Pria muda berjubah putih keemasan itu tampak seumuran dengan mereka.
Namun, dia tidak memiliki keaktifan dan vitalitas sebagai seorang pemuda. Sebaliknya, dia tampak benar-benar tidak pada tempatnya di kelompok itu.
Beberapa pemuda menganggapnya terlalu bangga, mereka mengira dia sengaja mengudara.
Yang lain mengira dia tidak memiliki semangat muda, seolah-olah dia adalah orang tua.
Dia sama sekali tidak terlihat menyenangkan.
Beberapa bahkan bertanya-tanya apakah pemuda yang bepergian sendirian ini memiliki sifat insecure, dan apakah itu sebabnya dia merasa sulit untuk menyesuaikan diri…

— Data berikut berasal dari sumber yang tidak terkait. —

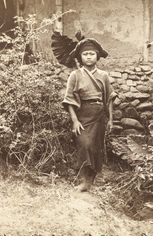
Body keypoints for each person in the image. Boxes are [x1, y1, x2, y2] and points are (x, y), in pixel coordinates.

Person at [62, 38, 117, 192]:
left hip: (99, 114)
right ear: (80, 57)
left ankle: (90, 181)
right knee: (84, 145)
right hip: (82, 115)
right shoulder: (75, 75)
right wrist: (74, 120)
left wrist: (110, 119)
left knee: (95, 147)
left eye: (91, 53)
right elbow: (69, 99)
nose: (88, 57)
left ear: (97, 56)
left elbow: (110, 98)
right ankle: (83, 180)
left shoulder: (104, 76)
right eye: (85, 54)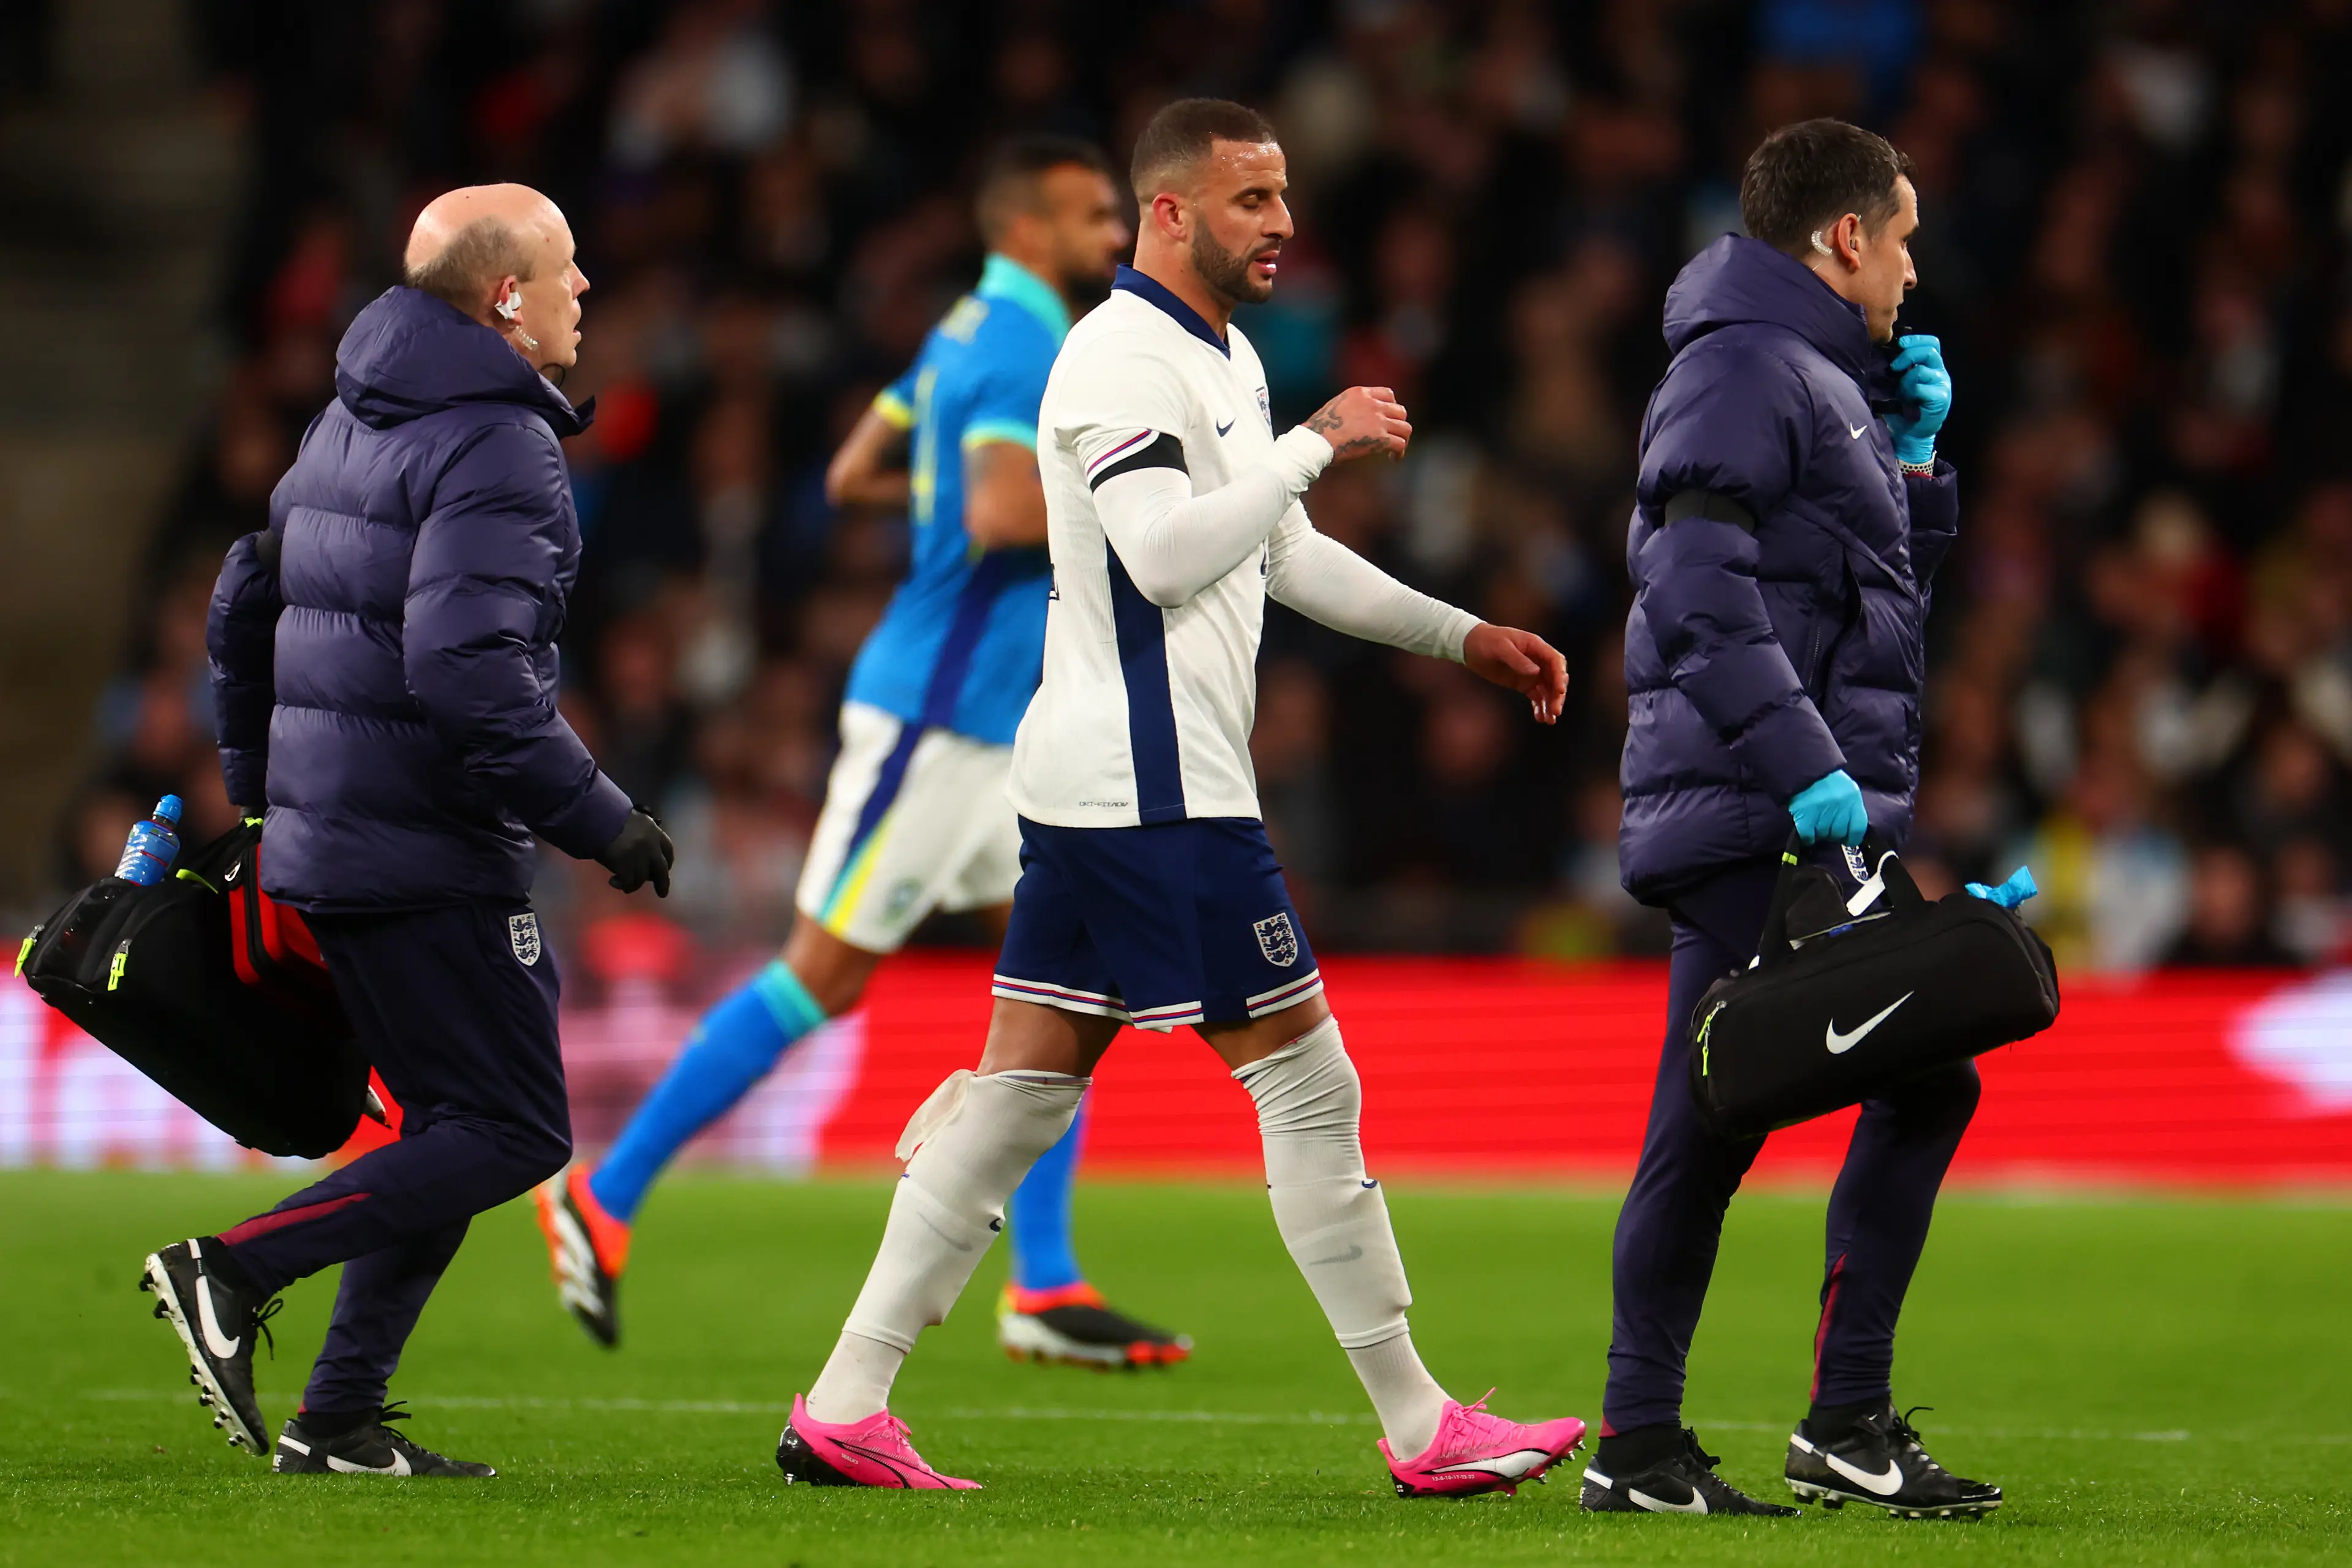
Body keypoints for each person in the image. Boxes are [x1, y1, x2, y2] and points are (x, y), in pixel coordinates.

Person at [772, 97, 1581, 1496]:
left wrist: (1460, 635)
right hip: (1155, 793)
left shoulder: (1221, 359)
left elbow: (1276, 553)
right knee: (1310, 1083)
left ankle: (844, 1401)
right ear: (1169, 212)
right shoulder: (1115, 360)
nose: (1282, 223)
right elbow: (1160, 555)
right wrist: (1315, 442)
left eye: (1282, 196)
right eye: (1253, 199)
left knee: (1021, 1097)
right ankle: (1418, 1419)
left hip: (1111, 783)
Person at [532, 137, 1189, 1368]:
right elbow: (997, 510)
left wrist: (945, 495)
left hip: (1002, 727)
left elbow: (853, 472)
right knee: (821, 977)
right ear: (1027, 227)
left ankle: (1043, 1282)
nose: (1117, 234)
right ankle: (600, 1192)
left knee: (1079, 962)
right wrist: (1151, 509)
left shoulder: (954, 336)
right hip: (936, 726)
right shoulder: (1019, 342)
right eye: (1095, 214)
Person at [142, 184, 673, 1478]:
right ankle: (231, 1267)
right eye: (564, 267)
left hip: (340, 836)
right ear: (505, 297)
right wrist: (606, 820)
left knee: (451, 1121)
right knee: (513, 1130)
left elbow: (243, 599)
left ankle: (339, 1413)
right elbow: (466, 674)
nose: (584, 289)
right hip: (425, 846)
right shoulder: (500, 441)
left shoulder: (350, 415)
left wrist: (265, 790)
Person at [1583, 119, 1999, 1518]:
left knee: (1899, 1080)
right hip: (1773, 809)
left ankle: (1801, 1424)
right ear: (1842, 238)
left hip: (1809, 803)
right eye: (1902, 235)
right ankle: (1663, 1437)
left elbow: (1861, 600)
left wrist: (1917, 468)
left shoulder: (1801, 375)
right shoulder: (1741, 368)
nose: (1910, 266)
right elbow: (1695, 590)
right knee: (1717, 1121)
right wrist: (1810, 774)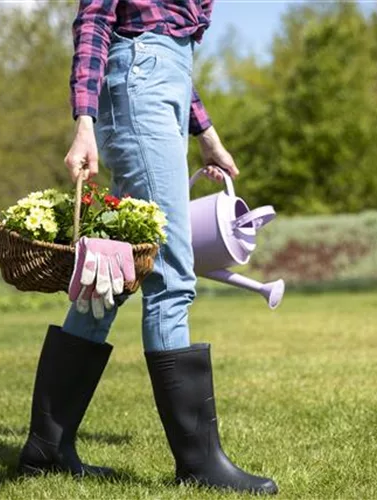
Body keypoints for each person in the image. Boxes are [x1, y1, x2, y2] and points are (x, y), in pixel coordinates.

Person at [16, 0, 278, 495]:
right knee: (171, 276)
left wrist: (207, 133)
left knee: (110, 278)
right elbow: (97, 20)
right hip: (141, 82)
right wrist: (84, 122)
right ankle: (200, 464)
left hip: (165, 79)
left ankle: (46, 447)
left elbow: (164, 39)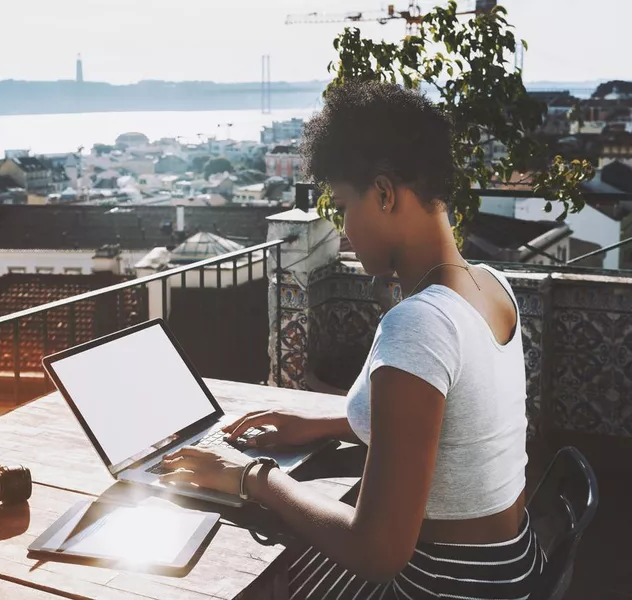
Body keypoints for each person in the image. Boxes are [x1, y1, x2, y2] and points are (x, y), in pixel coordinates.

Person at [160, 81, 545, 599]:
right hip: (512, 566)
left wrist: (252, 476)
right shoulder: (491, 285)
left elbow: (377, 553)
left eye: (343, 206)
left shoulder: (421, 324)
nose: (342, 229)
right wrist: (319, 424)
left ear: (384, 193)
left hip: (447, 585)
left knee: (259, 579)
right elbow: (450, 422)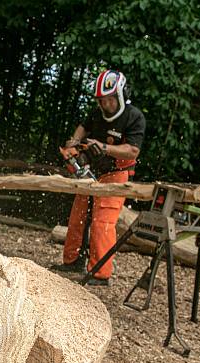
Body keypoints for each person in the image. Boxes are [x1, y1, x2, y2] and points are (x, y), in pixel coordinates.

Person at [53, 69, 145, 285]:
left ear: (121, 95)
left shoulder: (134, 117)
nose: (106, 105)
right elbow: (83, 127)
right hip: (91, 172)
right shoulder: (96, 115)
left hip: (116, 175)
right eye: (102, 101)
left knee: (102, 222)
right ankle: (72, 260)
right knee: (78, 216)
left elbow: (133, 151)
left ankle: (100, 273)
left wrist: (103, 147)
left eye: (110, 100)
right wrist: (74, 143)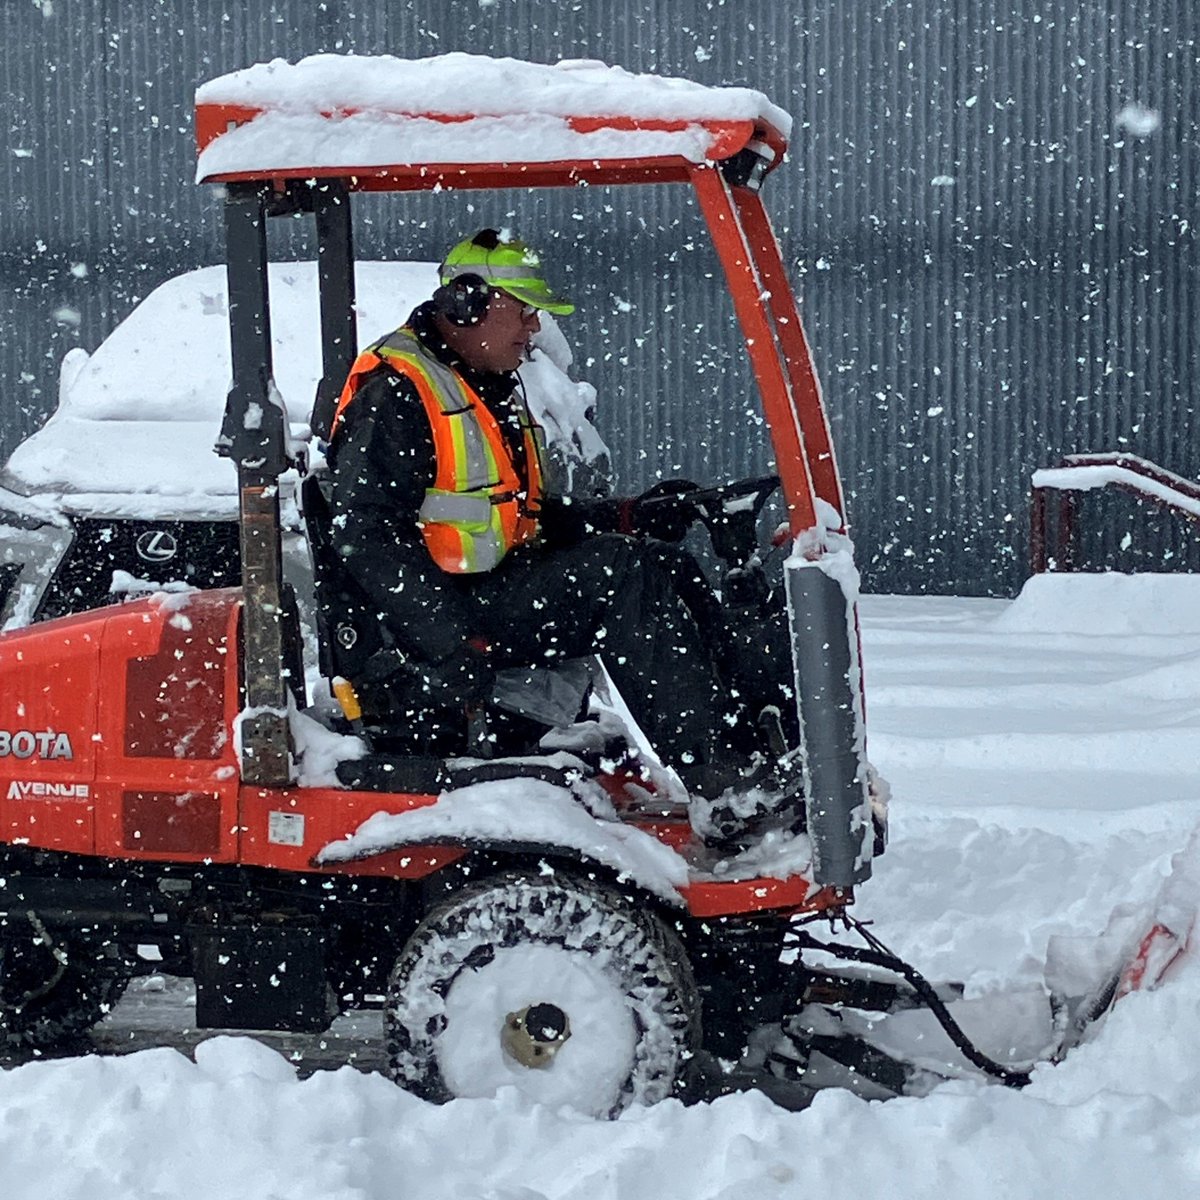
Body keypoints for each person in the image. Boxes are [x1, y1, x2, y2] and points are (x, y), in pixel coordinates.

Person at [324, 228, 791, 802]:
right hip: (431, 615)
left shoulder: (481, 381)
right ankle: (722, 784)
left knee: (662, 564)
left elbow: (518, 513)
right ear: (465, 304)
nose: (534, 328)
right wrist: (448, 641)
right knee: (626, 580)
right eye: (524, 312)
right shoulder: (398, 388)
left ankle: (755, 749)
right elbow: (365, 532)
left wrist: (626, 516)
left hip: (486, 587)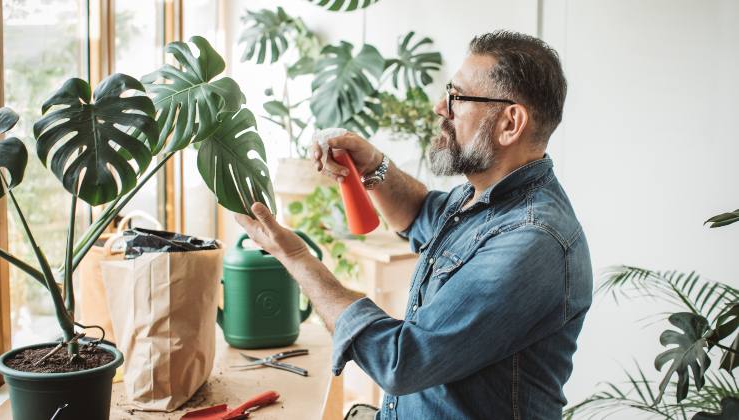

Namun, tidak satupun dari mereka memprovokasi Feng Zun.
Ini karena pria paruh baya berjubah kuning cerah telah memperingatkan mereka, bahwa pemuda berjubah putih keemasan yang tampaknya tidak pada tempatnya ini bukanlah orang biasa.
Dia memperingatkan mereka untuk tidak menyinggung perasaannya dengan enteng.
"Surat rekomendasI ahli?" Feng Zun terlihat bingung.